Reproduce every entry word for word. Drop all pictures from the copy.

(Records from a collection)
# # #

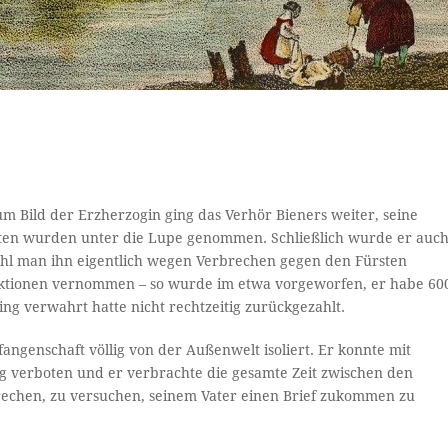
 Bild der Erzherzogin ging das Verhör Bieners weiter, seine
rsten wurden unter die Lupe genommen. Schließlich wurde er auc
l man ihn eigentlich wegen Verbrechen gegen den Fürsten
aktionen vernommen – so wurde im etwa vorgeworfen, er habe 60
ing verwahrt hatte nicht rechtzeitig zurückgezahlt.
ngenschaft völlig von der Außenwelt isoliert. Er konnte mit
 verboten und er verbrachte die gesamte Zeit zwischen den
brechen, zu versuchen, seinem Vater einen Brief zukommen zu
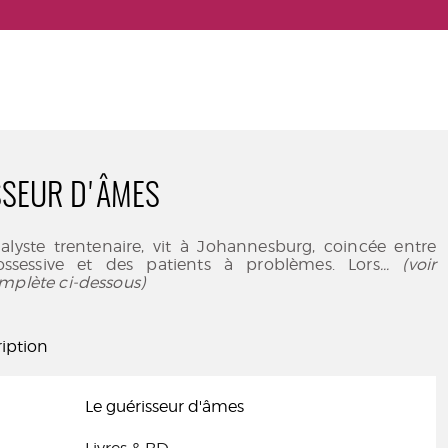
SSEUR D'ÂMES
alyste trentenaire, vit à Johannesburg, coincée entre
sessive et des patients à problèmes. Lors
... (voir
mplète ci-dessous)
iption
Le guérisseur d'âmes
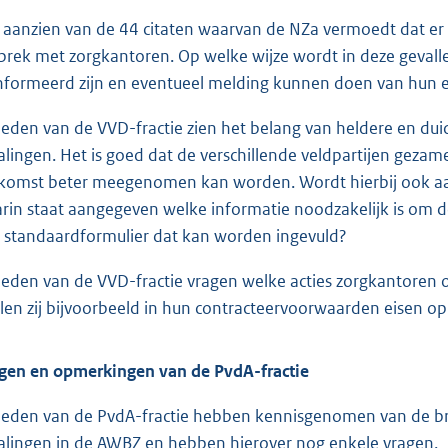
 aanzien van de 44 citaten waarvan de NZa vermoedt dat er 
prek met zorgkantoren. Op welke wijze wordt in deze gevall
nformeerd zijn en eventueel melding kunnen doen van hun e
leden van de VVD-fractie zien het belang van heldere en dui
alingen. Het is goed dat de verschillende veldpartijen gezame
komst beter meegenomen kan worden. Wordt hierbij ook aan
rin staat aangegeven welke informatie noodzakelijk is om d
 standaardformulier dat kan worden ingevuld?
leden van de VVD-fractie vragen welke acties zorgkantore
llen zij bijvoorbeeld in hun contracteervoorwaarden eisen op
gen en opmerkingen van de PvdA-fractie
leden van de PvdA-fractie hebben kennisgenomen van de br
alingen in de AWBZ en hebben hierover nog enkele vragen.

# # #

TASK ANSWER ▸
 Bild der Erzherzogin ging das Verhör Bieners weiter, seine
rsten wurden unter die Lupe genommen. Schließlich wurde er auc
l man ihn eigentlich wegen Verbrechen gegen den Fürsten
aktionen vernommen – so wurde im etwa vorgeworfen, er habe 60
ing verwahrt hatte nicht rechtzeitig zurückgezahlt.
ngenschaft völlig von der Außenwelt isoliert. Er konnte mit
 verboten und er verbrachte die gesamte Zeit zwischen den
brechen, zu versuchen, seinem Vater einen Brief zukommen zu
SSEUR D'ÂMES
alyste trentenaire, vit à Johannesburg, coincée entre
sessive et des patients à problèmes. Lors
... (voir
mplète ci-dessous)
iption
Le guérisseur d'âmes
 aanzien van de 44 citaten waarvan de NZa vermoedt dat er 
prek met zorgkantoren. Op welke wijze wordt in deze gevall
nformeerd zijn en eventueel melding kunnen doen van hun e
leden van de VVD-fractie zien het belang van heldere en dui
alingen. Het is goed dat de verschillende veldpartijen gezame
komst beter meegenomen kan worden. Wordt hierbij ook aan
rin staat aangegeven welke informatie noodzakelijk is om d
 standaardformulier dat kan worden ingevuld?
leden van de VVD-fractie vragen welke acties zorgkantore
llen zij bijvoorbeeld in hun contracteervoorwaarden eisen op
gen en opmerkingen van de PvdA-fractie
leden van de PvdA-fractie hebben kennisgenomen van de br
alingen in de AWBZ en hebben hierover nog enkele vragen.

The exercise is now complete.